The function event_hub_subscribe
subscribes to an Event Hub specified by the configuration record conf.
The function event_hub_publish
publishes a stream an Event Hub specified by the configuration record conf.
Configuration records
When publishing and subscribing to Event Hub, sa.engine needs to know how to connect to the Event Hub service in question. This is done with a configuration record that specifies configuration properties and their corresponding values. The format of Event Hub configuration records is the following:
{
"namespace": "_EVENT-HUB-NAMESPACE_",
"event_hub_name": "_EVENT-HUB-NAME_",
"policy_name": "_POLICY-NAME_",
"primary_sas_key": "_PRIMARY-SAS-KEY_",
"storage_connection_string": _STORAGE-CONNECTION-STRING_",
"storage_container_name": "_STORAGE-CONTAINER-NAME_",
"host_name_prefix":"_HOST-NAME-PREFIX_"
};
Publishing sa.engine streams to Event Hubs
Publishing streams to an Event Hub is done with the function event_hub_publish
. To publish an sa.engine stream s on an Event Hub service defined as a config named “test”, call:
event_hub_publish(s, event_hub_config("test"));
The event_hub_publish
function returns a stream, which allows you to publish stream elements inside continuous queries, for example:
select x
from Stream of Number x, Stream of Number y, Record conf
where conf = event_hub_config("test")
and y = event_hub_publish(heartbeat(0.5), conf)
and x = event_hub_publish(y+1, conf)
Subscribing to an Event Hub.
Subscribing to an Event Hub service is done with the function event_hub_subscribe
. To subscribe to the Event Hub service configured in event hub config “test”, call:
event_hub_subscribe(event_hub_config(test));
The result from such a subscription is a stream of records where each record has the structure: {"value": v}
. Here v is actual data element received. If you have published the stream heartbeat(0.5)
to the Event Hub the result would be a stream of records:
{
"value": 0
}
{
"value": 0.5
}
{
"value": 1
}
etc...
Customized data encoding
By default sa.engine will publish data as a stream of JSON objects and the subscription will likewise receive a stream of JSON object for a topic.
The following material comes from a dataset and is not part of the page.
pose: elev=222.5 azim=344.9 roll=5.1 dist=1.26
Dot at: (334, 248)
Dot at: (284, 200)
The system supports other formats as well, as described for CSV below and the user can define own (de)serialization OSQL functions for other formats.
Serialization functions
Data element must be converted to a linear format (usually strings) when being published with Event Hub. If you have a different format than the default JSON on the published Event Hub data you can add your own serialization by registering to sa.engine a serializer function s with signature s(Object o)->Charstring
that takes an OSQL object o as argument and converts it to a string. Below is an example on how to create and register your own serializer function for CSV and then using it when publishing a stream:
create function my_serializer(Object o) -> Charstring
as stringify_csv(o);
set event_hub_config('test') =
{
...
'serializer': 'my_serializer'
};
event_hub_publish(heartbeat(1), event_hub_config('test'));
Deserialization functions
If you have a different format than JSON for data subscribed to from Event Hub you can add
your own deserialization by registering a deserializer function d with signature
d(Charstring s) -> Object
, which takes a received Event Hub string s and converts it
to a corresponding OSQL object, for example:
create function my_deserializer(Charstring c) -> Object
as unstringify_json(c);
set event_hub_config("test") =
{
...
"deserializer": "my_deserializer"
};
event_hub _subscribe(event_hub _config(test'));